> [LIGNES EXTRAITES]
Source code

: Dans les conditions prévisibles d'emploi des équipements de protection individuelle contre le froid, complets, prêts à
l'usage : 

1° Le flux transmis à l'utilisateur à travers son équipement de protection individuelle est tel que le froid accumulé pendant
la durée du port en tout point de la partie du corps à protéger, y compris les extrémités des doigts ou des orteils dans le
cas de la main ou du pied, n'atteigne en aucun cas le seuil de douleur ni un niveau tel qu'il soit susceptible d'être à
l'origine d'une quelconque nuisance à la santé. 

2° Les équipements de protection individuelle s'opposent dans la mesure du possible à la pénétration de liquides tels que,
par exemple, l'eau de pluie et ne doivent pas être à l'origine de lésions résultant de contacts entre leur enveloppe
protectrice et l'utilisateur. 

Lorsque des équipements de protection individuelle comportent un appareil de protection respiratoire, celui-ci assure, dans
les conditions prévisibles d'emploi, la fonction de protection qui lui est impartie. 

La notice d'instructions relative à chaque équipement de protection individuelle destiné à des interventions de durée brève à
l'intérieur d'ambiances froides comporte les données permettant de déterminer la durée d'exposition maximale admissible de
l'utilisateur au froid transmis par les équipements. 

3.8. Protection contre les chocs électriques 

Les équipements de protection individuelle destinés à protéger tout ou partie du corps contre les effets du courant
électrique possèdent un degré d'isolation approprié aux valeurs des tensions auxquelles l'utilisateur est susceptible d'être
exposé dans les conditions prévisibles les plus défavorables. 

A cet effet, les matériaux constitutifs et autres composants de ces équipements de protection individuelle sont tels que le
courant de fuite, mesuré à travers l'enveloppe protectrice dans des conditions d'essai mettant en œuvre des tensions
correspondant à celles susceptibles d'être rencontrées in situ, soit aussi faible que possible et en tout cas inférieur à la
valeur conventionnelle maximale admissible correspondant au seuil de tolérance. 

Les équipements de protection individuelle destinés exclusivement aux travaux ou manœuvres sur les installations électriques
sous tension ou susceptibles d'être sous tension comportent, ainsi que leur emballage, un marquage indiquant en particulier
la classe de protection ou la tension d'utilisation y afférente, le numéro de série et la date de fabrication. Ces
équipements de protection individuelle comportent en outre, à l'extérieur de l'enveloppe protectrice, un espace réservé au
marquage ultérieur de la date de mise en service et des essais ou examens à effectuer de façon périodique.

> [DESCRIPTION DE LA TÂCHE] Recopiez ces lignes à l'identique, de la première à la dernière.

> [RÉPONSE À LA TÂCHE]
Source code

: Dans les conditions prévisibles d'emploi des équipements de protection individuelle contre le froid, complets, prêts à
l'usage : 

1° Le flux transmis à l'utilisateur à travers son équipement de protection individuelle est tel que le froid accumulé pendant
la durée du port en tout point de la partie du corps à protéger, y compris les extrémités des doigts ou des orteils dans le
cas de la main ou du pied, n'atteigne en aucun cas le seuil de douleur ni un niveau tel qu'il soit susceptible d'être à
l'origine d'une quelconque nuisance à la santé. 

2° Les équipements de protection individuelle s'opposent dans la mesure du possible à la pénétration de liquides tels que,
par exemple, l'eau de pluie et ne doivent pas être à l'origine de lésions résultant de contacts entre leur enveloppe
protectrice et l'utilisateur. 

Lorsque des équipements de protection individuelle comportent un appareil de protection respiratoire, celui-ci assure, dans
les conditions prévisibles d'emploi, la fonction de protection qui lui est impartie. 

La notice d'instructions relative à chaque équipement de protection individuelle destiné à des interventions de durée brève à
l'intérieur d'ambiances froides comporte les données permettant de déterminer la durée d'exposition maximale admissible de
l'utilisateur au froid transmis par les équipements. 

3.8. Protection contre les chocs électriques 

Les équipements de protection individuelle destinés à protéger tout ou partie du corps contre les effets du courant
électrique possèdent un degré d'isolation approprié aux valeurs des tensions auxquelles l'utilisateur est susceptible d'être
exposé dans les conditions prévisibles les plus défavorables. 

A cet effet, les matériaux constitutifs et autres composants de ces équipements de protection individuelle sont tels que le
courant de fuite, mesuré à travers l'enveloppe protectrice dans des conditions d'essai mettant en œuvre des tensions
correspondant à celles susceptibles d'être rencontrées in situ, soit aussi faible que possible et en tout cas inférieur à la
valeur conventionnelle maximale admissible correspondant au seuil de tolérance. 

Les équipements de protection individuelle destinés exclusivement aux travaux ou manœuvres sur les installations électriques
sous tension ou susceptibles d'être sous tension comportent, ainsi que leur emballage, un marquage indiquant en particulier
la classe de protection ou la tension d'utilisation y afférente, le numéro de série et la date de fabrication. Ces
équipements de protection individuelle comportent en outre, à l'extérieur de l'enveloppe protectrice, un espace réservé au
marquage ultérieur de la date de mise en service et des essais ou examens à effectuer de façon périodique.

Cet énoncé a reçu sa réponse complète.